Return every line from the one with "- Rate limiting" through the one with "- Environment-aware rules", inclusive, exactly as it appears below.
──────────────────────────────
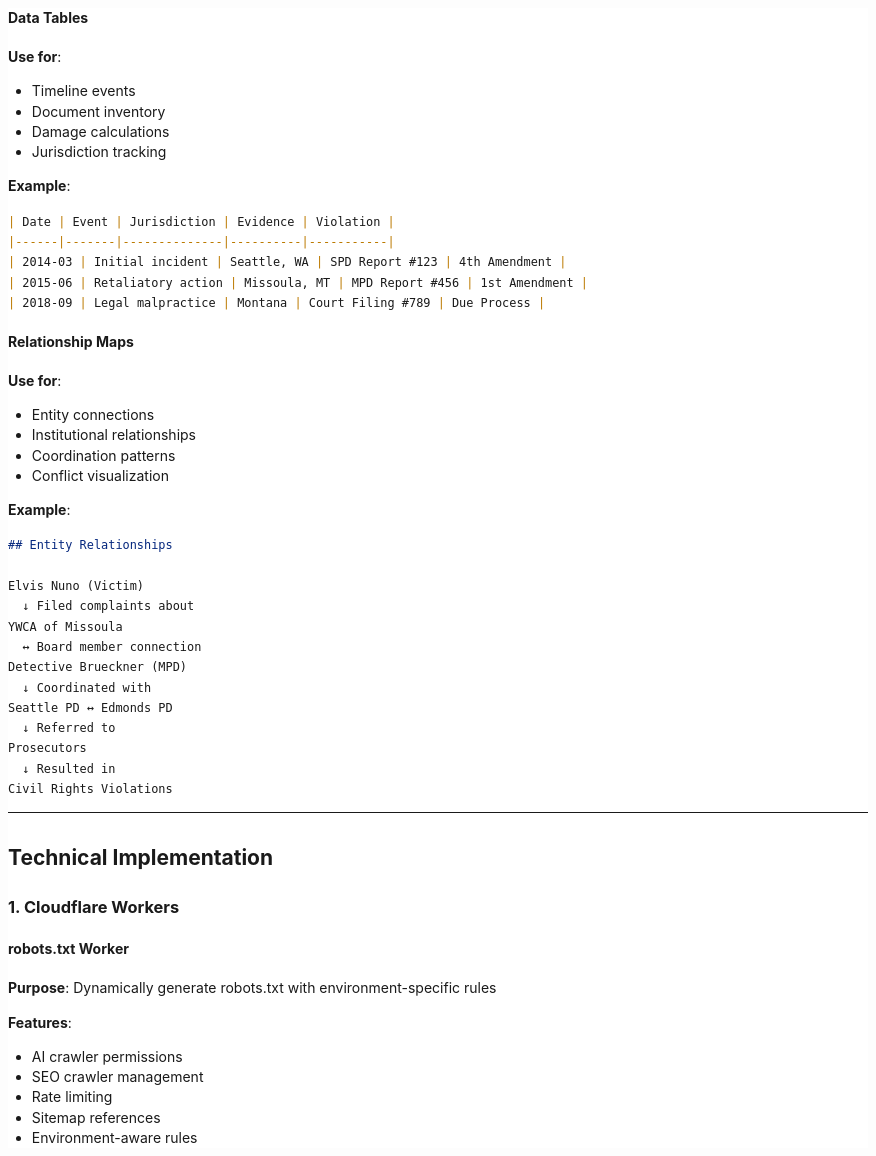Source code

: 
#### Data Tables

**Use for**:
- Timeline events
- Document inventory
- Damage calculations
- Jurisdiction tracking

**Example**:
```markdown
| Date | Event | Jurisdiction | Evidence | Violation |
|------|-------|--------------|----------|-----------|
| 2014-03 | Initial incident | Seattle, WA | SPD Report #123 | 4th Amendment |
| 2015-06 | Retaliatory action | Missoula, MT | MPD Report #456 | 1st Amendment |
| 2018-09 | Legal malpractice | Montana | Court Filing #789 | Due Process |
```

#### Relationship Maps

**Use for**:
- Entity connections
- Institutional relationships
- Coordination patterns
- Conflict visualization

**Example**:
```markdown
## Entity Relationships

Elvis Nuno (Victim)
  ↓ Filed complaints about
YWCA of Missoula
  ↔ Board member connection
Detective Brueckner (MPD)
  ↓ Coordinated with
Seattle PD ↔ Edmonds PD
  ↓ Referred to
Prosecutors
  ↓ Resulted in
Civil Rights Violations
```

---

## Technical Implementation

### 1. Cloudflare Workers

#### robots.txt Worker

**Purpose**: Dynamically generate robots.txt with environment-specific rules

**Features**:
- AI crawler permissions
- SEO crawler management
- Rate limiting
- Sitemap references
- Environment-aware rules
──────────────────────────────
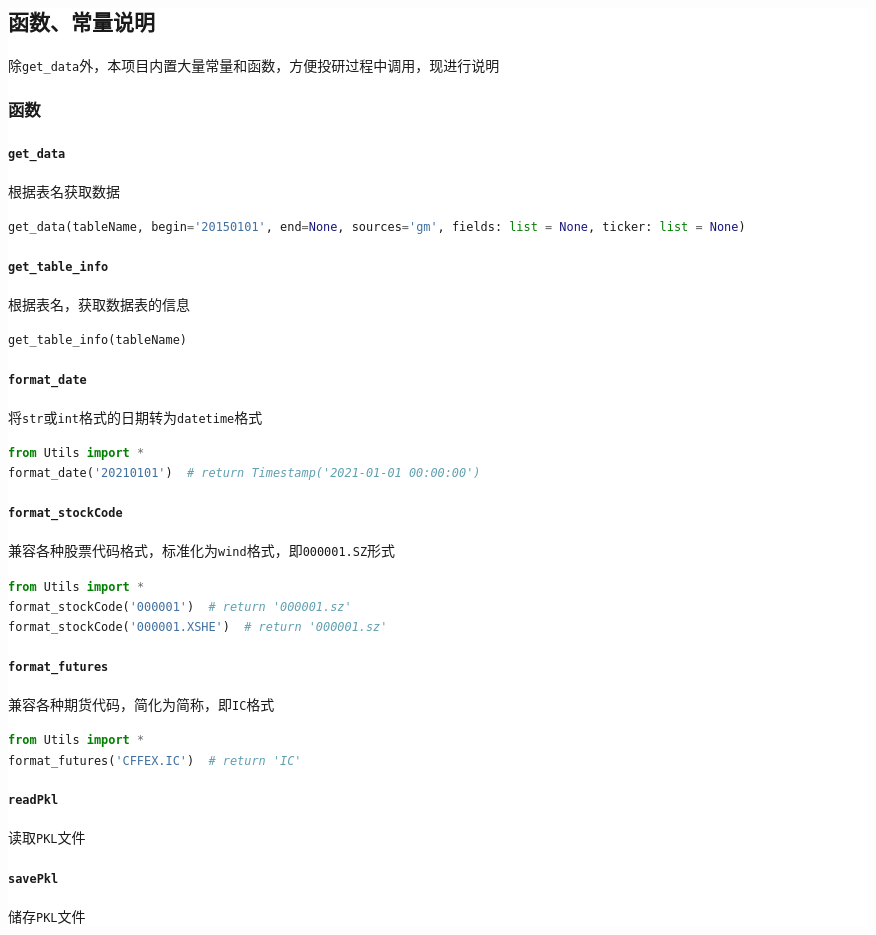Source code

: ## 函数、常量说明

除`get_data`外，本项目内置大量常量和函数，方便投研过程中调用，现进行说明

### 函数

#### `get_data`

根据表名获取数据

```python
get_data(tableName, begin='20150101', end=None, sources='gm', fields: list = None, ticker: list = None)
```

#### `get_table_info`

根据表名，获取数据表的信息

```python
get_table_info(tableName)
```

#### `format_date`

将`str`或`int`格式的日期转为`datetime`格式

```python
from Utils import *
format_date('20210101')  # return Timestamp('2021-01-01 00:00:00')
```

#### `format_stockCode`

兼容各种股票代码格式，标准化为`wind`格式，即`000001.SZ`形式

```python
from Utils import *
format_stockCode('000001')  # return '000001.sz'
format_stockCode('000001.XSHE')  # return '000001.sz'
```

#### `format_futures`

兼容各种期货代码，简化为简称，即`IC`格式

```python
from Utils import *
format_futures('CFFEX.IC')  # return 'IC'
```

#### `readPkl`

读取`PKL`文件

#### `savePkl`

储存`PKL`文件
──────────────────────────────
= Answer for the task =
- Rate limiting
- Sitemap references
- Environment-aware rules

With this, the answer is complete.